Gannett Project 2011-12 speaker lineup announced

2011–2012 ‘Visionaries in Motion V’ lineup kicks off Sept. 15

The 2011–2012 Caroline Werner Gannett Project “Visionaries in Motion V” lecture series kicks off with a Sept. 15 talk by National Medal of Science recipient Esther Conwell. The series concludes on May 2 with a talk by award-winning artist and marble sculptor Elizabeth Turk (above).

Rochester Institute of Technology’s premier lecture series, the Caroline Werner Gannett Project, launches its 2011–2012 series, “Visionaries in Motion V,” on Sept. 15 with a talk by National Medal of Science recipient Esther M. Conwell.

Conwell will discuss her current research in a talk, “Conductive Properties of DNA,” at 8 p.m. in Carlson Auditorium in the Chester F. Carlson Center for Imaging Science. Her early breakthrough research on electron transport in semiconductors contributed to the technological revolution.

President Barack Obama awarded the National Medal of Science to Conwell in 2010. A pioneer woman in science for 70 years, Conwell is a member of the National Academy of Sciences and the National Academy of Engineering. She holds a joint appointment in chemistry and physics at the University of Rochester.

The series’ capstone speaker, Sebastian Seung, professor of computational neuroscience at MIT, will discuss “Searching for the Self in the Brain’s Connections” on Feb. 2. Seung, also an investigator with the Howard Hughes Medical Institute, conducts interdisciplinary research in physics, computer science and neuroscience. His lab at MIT is inventing technologies for finding the “connectome,” the totality of connections among the brain’s neurons, analogous to the genome of the mind. His book Connectome: How the Brain’s Wiring Makes Us Who We Are will be published in February.
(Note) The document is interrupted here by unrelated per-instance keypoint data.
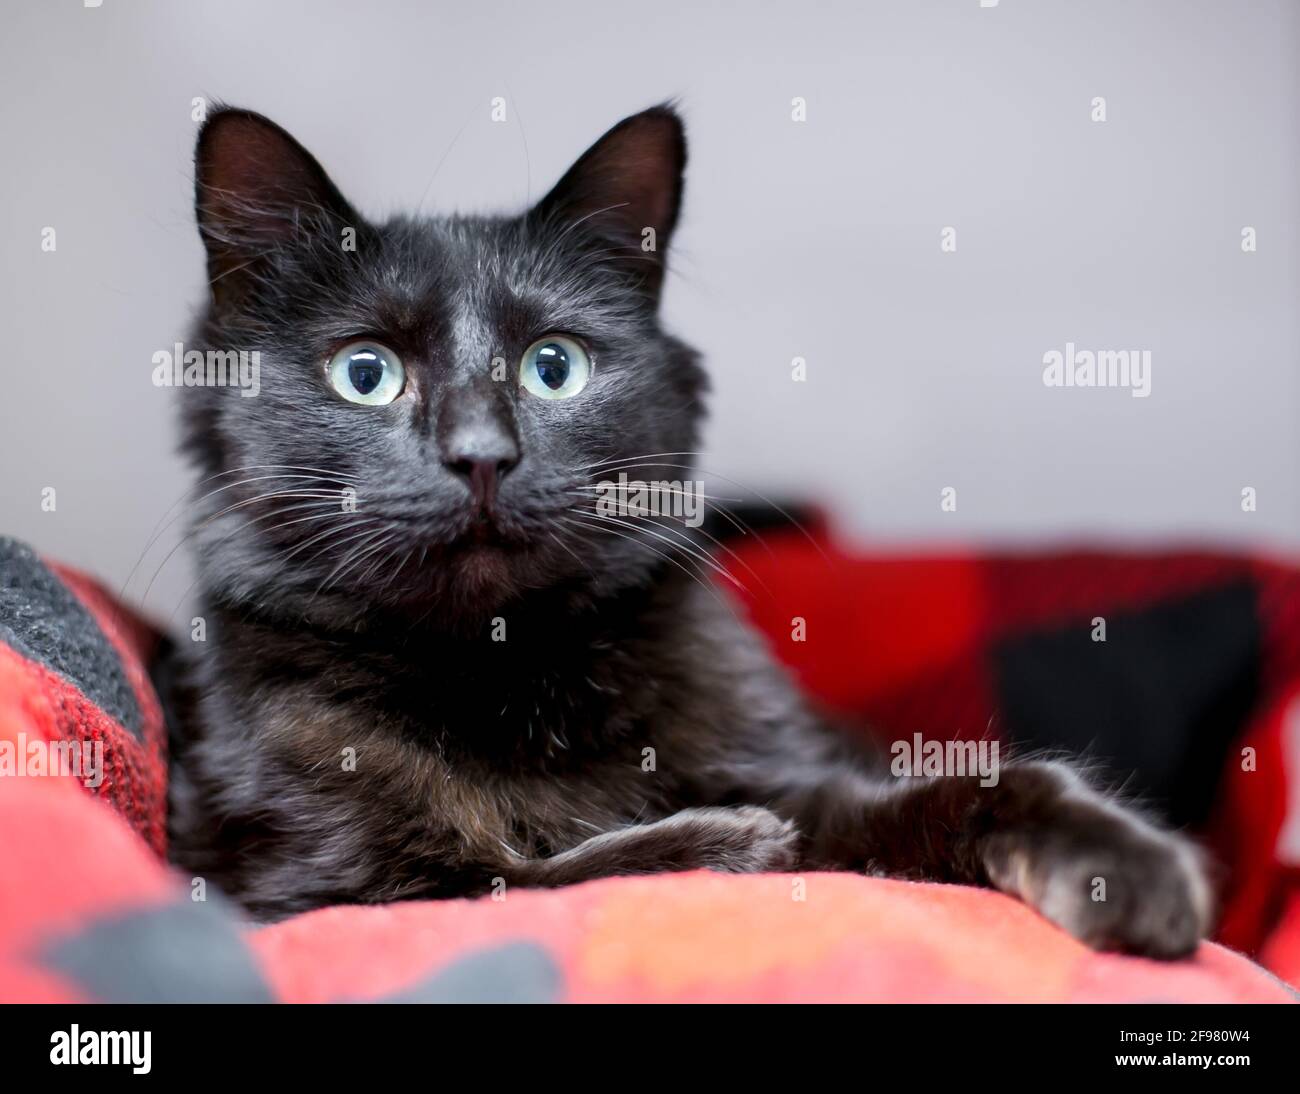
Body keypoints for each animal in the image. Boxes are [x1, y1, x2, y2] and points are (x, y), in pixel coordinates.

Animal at [167, 104, 1211, 956]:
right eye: (366, 373)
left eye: (554, 367)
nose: (481, 456)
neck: (511, 679)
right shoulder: (323, 889)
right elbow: (537, 875)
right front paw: (730, 841)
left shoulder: (808, 779)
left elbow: (978, 789)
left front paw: (1128, 867)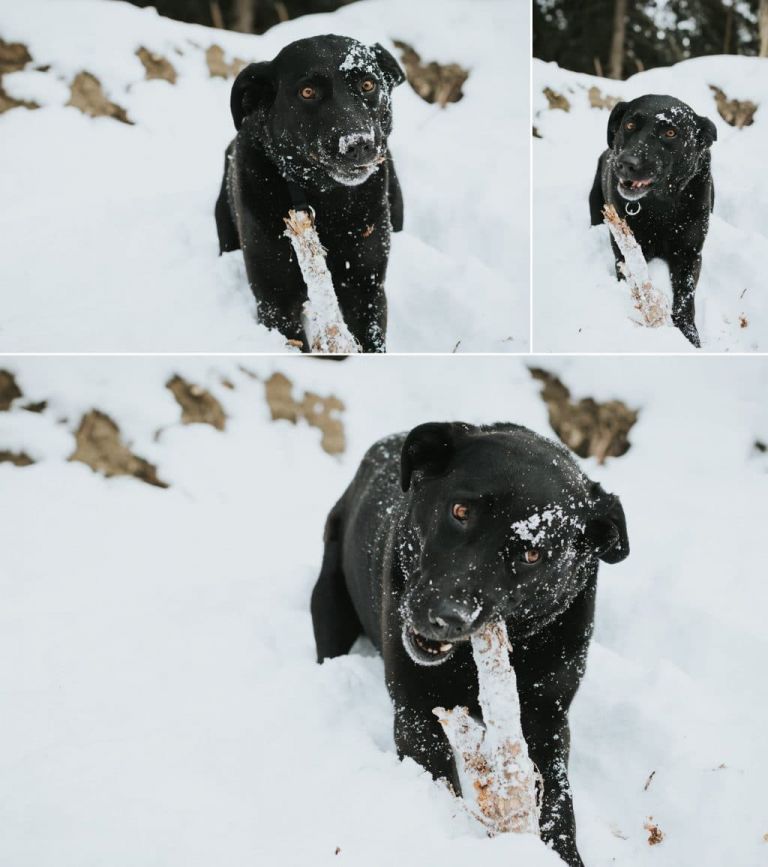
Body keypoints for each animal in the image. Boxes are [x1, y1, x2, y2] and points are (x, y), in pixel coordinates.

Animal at [214, 34, 408, 352]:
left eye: (368, 84)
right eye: (307, 92)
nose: (358, 143)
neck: (328, 199)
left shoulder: (366, 288)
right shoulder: (274, 299)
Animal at [312, 424, 632, 864]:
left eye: (532, 554)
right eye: (461, 511)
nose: (447, 616)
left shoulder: (546, 719)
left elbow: (557, 802)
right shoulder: (416, 710)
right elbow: (440, 784)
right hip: (329, 601)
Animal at [588, 94, 720, 346]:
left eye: (670, 132)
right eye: (630, 125)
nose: (626, 163)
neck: (660, 206)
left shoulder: (689, 254)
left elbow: (685, 299)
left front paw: (690, 337)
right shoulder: (624, 252)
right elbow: (636, 283)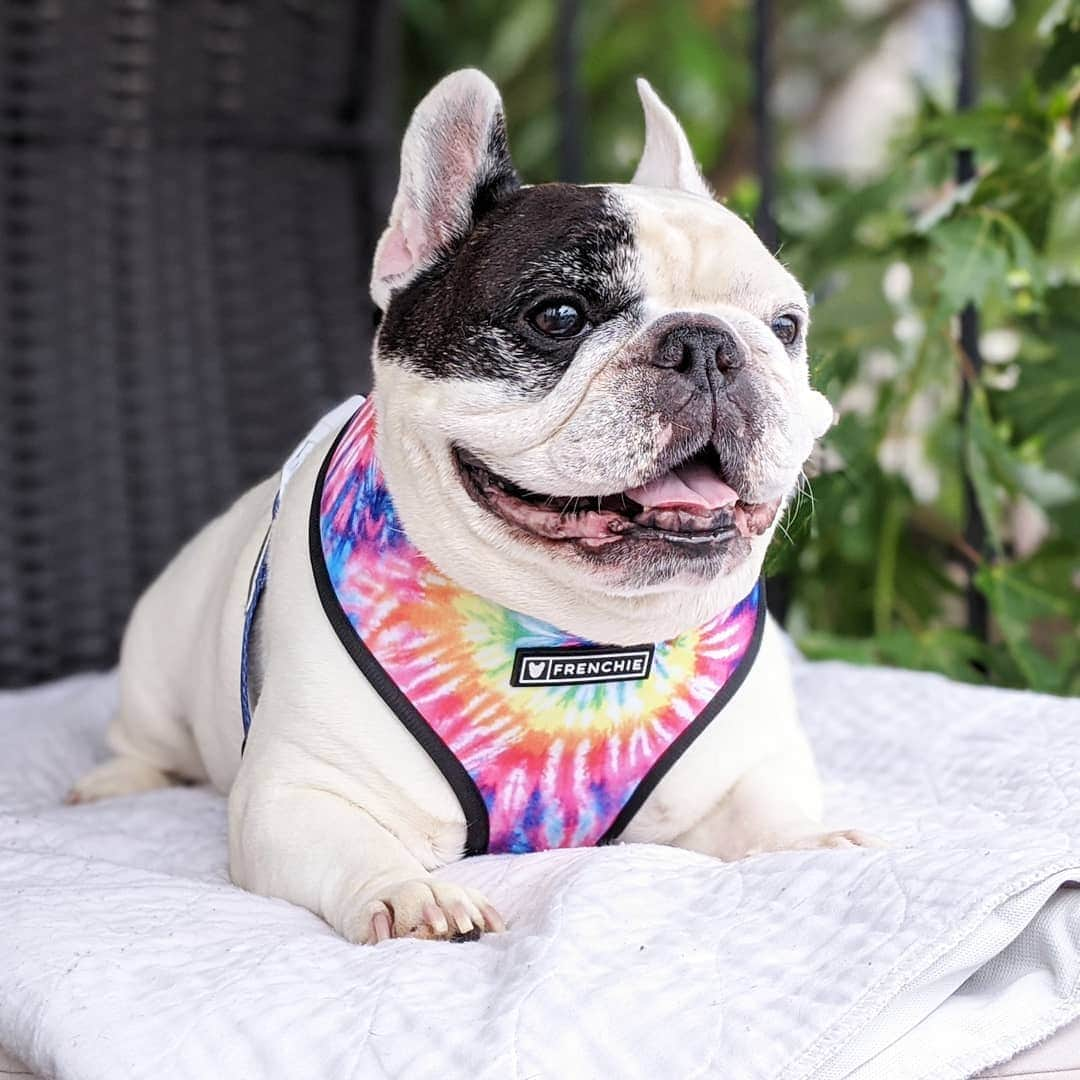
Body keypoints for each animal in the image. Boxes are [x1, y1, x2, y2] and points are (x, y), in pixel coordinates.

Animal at [69, 71, 876, 941]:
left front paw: (813, 841)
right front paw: (409, 893)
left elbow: (766, 816)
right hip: (156, 666)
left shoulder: (739, 775)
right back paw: (113, 783)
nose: (706, 344)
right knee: (142, 740)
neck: (579, 640)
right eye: (558, 315)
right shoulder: (296, 796)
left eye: (784, 326)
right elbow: (358, 846)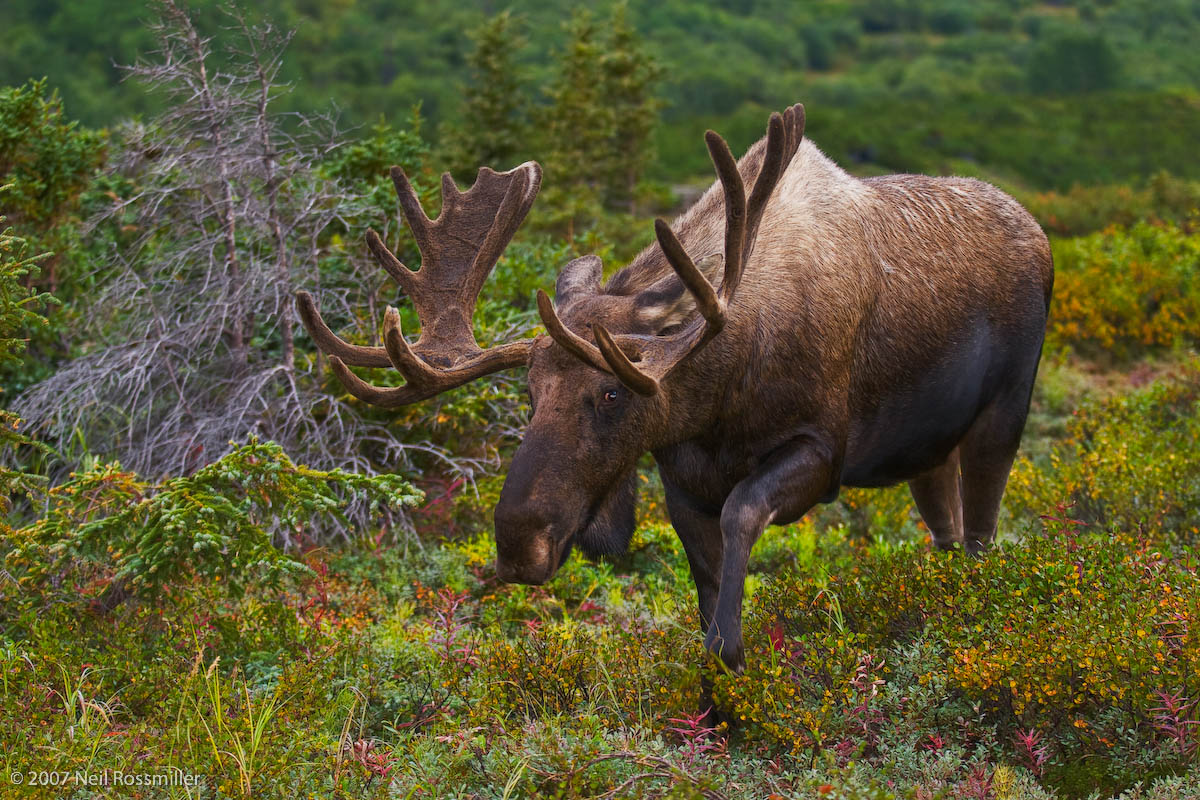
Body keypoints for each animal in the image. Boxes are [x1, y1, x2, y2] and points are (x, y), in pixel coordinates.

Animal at [296, 103, 1053, 721]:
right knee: (947, 531)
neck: (718, 395)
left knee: (982, 533)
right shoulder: (680, 478)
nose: (516, 543)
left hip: (1002, 415)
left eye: (611, 392)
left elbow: (744, 513)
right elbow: (704, 577)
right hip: (927, 450)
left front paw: (731, 656)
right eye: (530, 395)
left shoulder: (820, 450)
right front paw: (714, 699)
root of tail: (1039, 231)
“Again we are pleased with the disciplinary diversity and the powerful accomplishments of our award-winning visionaries,” says Mary Lynn Broe, the Caroline Werner Gannett Professor in RIT’s College of Liberal Arts and the founder and chair of the Gannett Project.

Other speakers in the series include:

  • Ryan Knighton, “It’s, Like, for Real: A Life in Autopathography,” Oct. 10: A Canadian-born journalist, memoirist, professor and screenwriter, Knighton is the author of Cockeyed and C’mon Papa: Dispatches from a Dad in the Dark, and a screenplay based on his life and directed by Jodie Foster won awards from the Tribecca Film Institute and the Alfred P. Sloan Foundation.
  • Fred Ritchin, “After Photography,” Nov. 3: Ritchin is an author and professor of photography and imaging in New York University’s Tisch School of the Arts, former picture editor of The New York Times Magazine and executive editor of Camera Arts magazine.
  • Drew Berry, “Science and Aesthetics of Biology Through a Microscope,” Dec. 8: Berry is a MacArthur award-winning biomedical animator at the Walter and Eliza Hall Institute of Medical Research, Melbourne, Australia.
  • Charles Burns, “Drawn in the Dark: The Art of Charles Burns,” March 15: A Harvey, Ignatz and Eisner award-winning cartoonist and illustrator, Burns’ work, which includes the books Big Baby, Skin Deep, Black Hole and X’ed Out, has appeared in The New Yorker, Rolling Stone, Time, The New York Times Magazine and elsewhere.
  • David Bornstein, “Are We on the Verge of a New Enlightenment?” April 10: Bornstein is a social innovator and founder of Dowser.org (a website specializing in “solution journalism”); member of the Clinton Global Initiative; and author of several books, including How to Change the World: Social Entrepreneurship and the Power of New Ideas.
  • Elizabeth Turk, “Emptiness of Matter,” May 2: Turk is an award-winning artist and marble sculptor, a 2011 Smithsonian Research Fellow and 2010 recipient of a MacArthur Foundation Fellowship and the Barnett and Annalee Newman Fellowship.

All talks are in RIT’s Webb Auditorium in James E. Booth Hall, with the exception of Conwell’s Sept. 15 talk in Carlson Auditorium. Gannett Project talks are free and open to the public.

For more information go to the Caroline Werner Gannett Project website.

Notes: The Gannett Project’s “Visionaries in Motion” series explores new connections across technologies, social sciences and humanities, increasing opportunities for interdisciplinary understanding and collaboration both on campus and in the Greater Rochester community. In 2009, the series was selected by City Newspaper’s Critics’ Pick for “Best Lecture Series in Rochester.”